OpenAI uses a Preparedness Framework to evaluate and mitigate risks. Here’s the scorecard for Deep Research:

CBRN (Chemical, Biological, Radiological, Nuclear): Medium
Cybersecurity: Medium
Persuasion: Medium
Model Autonomy: Medium

Scorecard Ratings

Low
Medium
High
Critical

Only models with a post-mitigation score of "medium" or below can be deployed. Models with a score of "high" or below can be developed further.

Introduction to Deep Research

Deep Research is an agentic capability that excels in multi-step research tasks on the internet. Powered by an early version of OpenAI o3, it uses reasoning to search, interpret, and analyze vast amounts of data from various sources. Key features include:

Web Browsing: Efficiently searches and interprets web content.
Data Analysis: Can read user-provided files and execute Python code for complex analysis.

OpenAI believes Deep Research will be valuable in a wide range of applications, from academic research to business intelligence.

Safety Testing and Mitigations

Before making Deep Research available to Pro users, OpenAI conducted rigorous safety testing:

External Red Teaming: Involved external experts to identify potential vulnerabilities.
Frontier Risk Evaluations: Assessed risks according to the Preparedness Framework.
New Mitigations:
- Strengthened privacy protections for personal information online.
- Trained the model to resist malicious instructions encountered during web searches.

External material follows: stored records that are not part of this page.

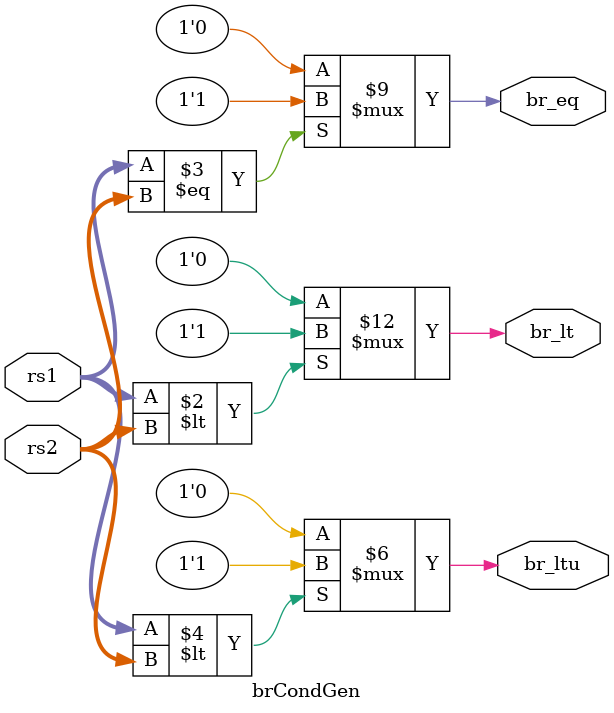
<source format=sv>
`timescale 1ns / 1ps


module brCondGen(
    input [31:0] rs1,
    input [31:0] rs2,
    output logic br_eq,
    output logic br_lt,
    output logic br_ltu
    );
    
	always_comb
	begin
		br_lt = 0;
		br_eq = 0;
		br_ltu = 0;
		if($signed(rs1) < $signed(rs2)) br_lt = 1;
		if(rs1 == rs2) br_eq = 1;
		if(rs1 < rs2) br_ltu = 1;
	end	
    
    
    
    
endmodule

</source>
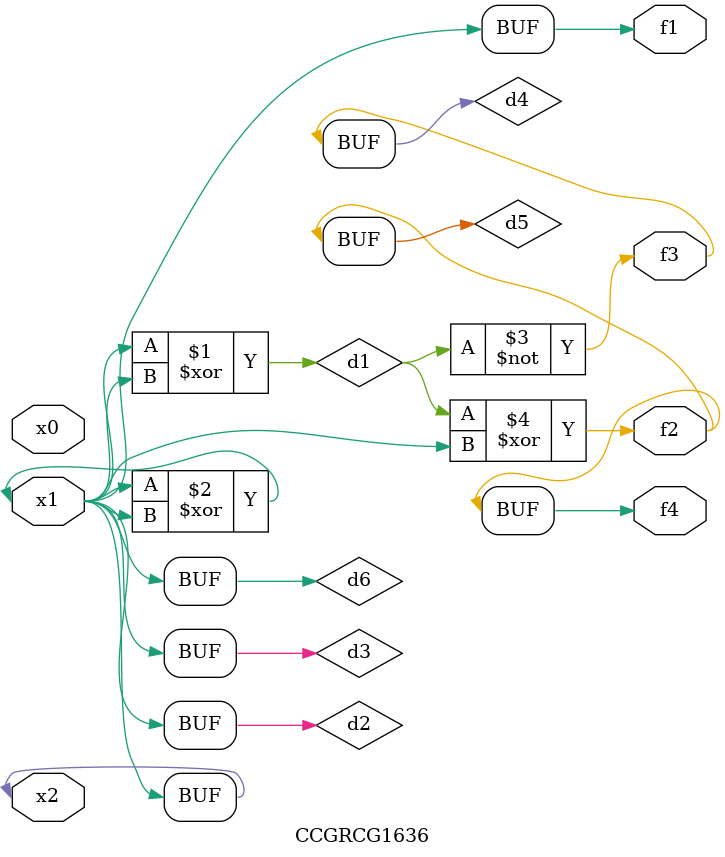
<source format=v>
module CCGRCG1636(
	input x0, x1, x2,
	output f1, f2, f3, f4
);

	wire d1, d2, d3, d4, d5, d6;

	xor (d1, x1, x2);
	buf (d2, x1, x2);
	xor (d3, x1, x2);
	nor (d4, d1);
	xor (d5, d1, d2);
	buf (d6, d2, d3);
	assign f1 = d6;
	assign f2 = d5;
	assign f3 = d4;
	assign f4 = d5;
endmodule

</source>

Testing and Method Improvements

During safety testing, OpenAI identified opportunities to enhance their methods:

Human Probing: Conducted additional human-led probing to understand specific risks better.
Automated Testing: Implemented more automated tests for select risk areas.

These efforts ensured that Deep Research was thoroughly evaluated and improved before its launch.

Conclusion

OpenAI's Deep Research system card provides a transparent look at the safety measures and risk assessments conducted for this powerful new capability. By addressing key areas of concern through rigorous testing and mitigation, OpenAI aims to ensure that Deep Research is both effective and safe for users.